== Available data ==

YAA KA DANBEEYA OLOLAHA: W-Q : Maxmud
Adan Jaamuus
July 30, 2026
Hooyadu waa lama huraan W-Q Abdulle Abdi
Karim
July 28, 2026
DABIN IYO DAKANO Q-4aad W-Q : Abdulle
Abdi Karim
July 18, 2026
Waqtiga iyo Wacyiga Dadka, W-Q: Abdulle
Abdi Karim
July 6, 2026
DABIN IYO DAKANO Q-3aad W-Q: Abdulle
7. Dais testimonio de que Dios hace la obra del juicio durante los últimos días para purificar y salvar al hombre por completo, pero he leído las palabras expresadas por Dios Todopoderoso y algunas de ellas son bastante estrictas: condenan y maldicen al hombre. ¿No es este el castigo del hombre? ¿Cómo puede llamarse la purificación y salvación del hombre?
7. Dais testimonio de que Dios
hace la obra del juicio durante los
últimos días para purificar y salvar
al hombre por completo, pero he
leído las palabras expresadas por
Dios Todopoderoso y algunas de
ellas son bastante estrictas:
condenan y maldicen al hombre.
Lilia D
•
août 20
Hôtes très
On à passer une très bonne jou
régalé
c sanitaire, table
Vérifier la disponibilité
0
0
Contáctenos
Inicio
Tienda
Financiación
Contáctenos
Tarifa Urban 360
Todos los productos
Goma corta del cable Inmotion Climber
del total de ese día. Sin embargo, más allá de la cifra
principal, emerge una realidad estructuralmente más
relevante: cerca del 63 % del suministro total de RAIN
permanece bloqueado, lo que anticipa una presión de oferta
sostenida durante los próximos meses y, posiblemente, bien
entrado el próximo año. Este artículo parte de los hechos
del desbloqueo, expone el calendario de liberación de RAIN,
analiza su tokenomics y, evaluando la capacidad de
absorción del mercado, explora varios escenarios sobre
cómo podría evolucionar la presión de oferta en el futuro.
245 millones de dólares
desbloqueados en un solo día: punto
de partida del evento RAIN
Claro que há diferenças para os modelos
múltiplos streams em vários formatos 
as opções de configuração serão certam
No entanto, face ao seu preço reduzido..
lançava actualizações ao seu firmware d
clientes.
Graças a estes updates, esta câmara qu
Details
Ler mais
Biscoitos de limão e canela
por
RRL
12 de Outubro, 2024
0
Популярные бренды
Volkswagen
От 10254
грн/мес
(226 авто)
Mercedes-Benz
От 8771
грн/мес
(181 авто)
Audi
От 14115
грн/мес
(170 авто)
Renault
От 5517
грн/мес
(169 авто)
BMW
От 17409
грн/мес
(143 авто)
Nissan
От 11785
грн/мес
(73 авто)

===

Task to complete: Copy every row above word for word, with nothing added or left out.

Reply:
YAA KA DANBEEYA OLOLAHA: W-Q : Maxmud
Adan Jaamuus
July 30, 2026
Hooyadu waa lama huraan W-Q Abdulle Abdi
Karim
July 28, 2026
DABIN IYO DAKANO Q-4aad W-Q : Abdulle
Abdi Karim
July 18, 2026
Waqtiga iyo Wacyiga Dadka, W-Q: Abdulle
Abdi Karim
July 6, 2026
DABIN IYO DAKANO Q-3aad W-Q: Abdulle
7. Dais testimonio de que Dios hace la obra del juicio durante los últimos días para purificar y salvar al hombre por completo, pero he leído las palabras expresadas por Dios Todopoderoso y algunas de ellas son bastante estrictas: condenan y maldicen al hombre. ¿No es este el castigo del hombre? ¿Cómo puede llamarse la purificación y salvación del hombre?
7. Dais testimonio de que Dios
hace la obra del juicio durante los
últimos días para purificar y salvar
al hombre por completo, pero he
leído las palabras expresadas por
Dios Todopoderoso y algunas de
ellas son bastante estrictas:
condenan y maldicen al hombre.
Lilia D
•
août 20
Hôtes très
On à passer une très bonne jou
régalé
c sanitaire, table
Vérifier la disponibilité
0
0
Contáctenos
Inicio
Tienda
Financiación
Contáctenos
Tarifa Urban 360
Todos los productos
Goma corta del cable Inmotion Climber
del total de ese día. Sin embargo, más allá de la cifra
principal, emerge una realidad estructuralmente más
relevante: cerca del 63 % del suministro total de RAIN
permanece bloqueado, lo que anticipa una presión de oferta
sostenida durante los próximos meses y, posiblemente, bien
entrado el próximo año. Este artículo parte de los hechos
del desbloqueo, expone el calendario de liberación de RAIN,
analiza su tokenomics y, evaluando la capacidad de
absorción del mercado, explora varios escenarios sobre
cómo podría evolucionar la presión de oferta en el futuro.
245 millones de dólares
desbloqueados en un solo día: punto
de partida del evento RAIN
Claro que há diferenças para os modelos
múltiplos streams em vários formatos 
as opções de configuração serão certam
No entanto, face ao seu preço reduzido..
lançava actualizações ao seu firmware d
clientes.
Graças a estes updates, esta câmara qu
Details
Ler mais
Biscoitos de limão e canela
por
RRL
12 de Outubro, 2024
0
Популярные бренды
Volkswagen
От 10254
грн/мес
(226 авто)
Mercedes-Benz
От 8771
грн/мес
(181 авто)
Audi
От 14115
грн/мес
(170 авто)
Renault
От 5517
грн/мес
(169 авто)
BMW
От 17409
грн/мес
(143 авто)
Nissan
От 11785
грн/мес
(73 авто)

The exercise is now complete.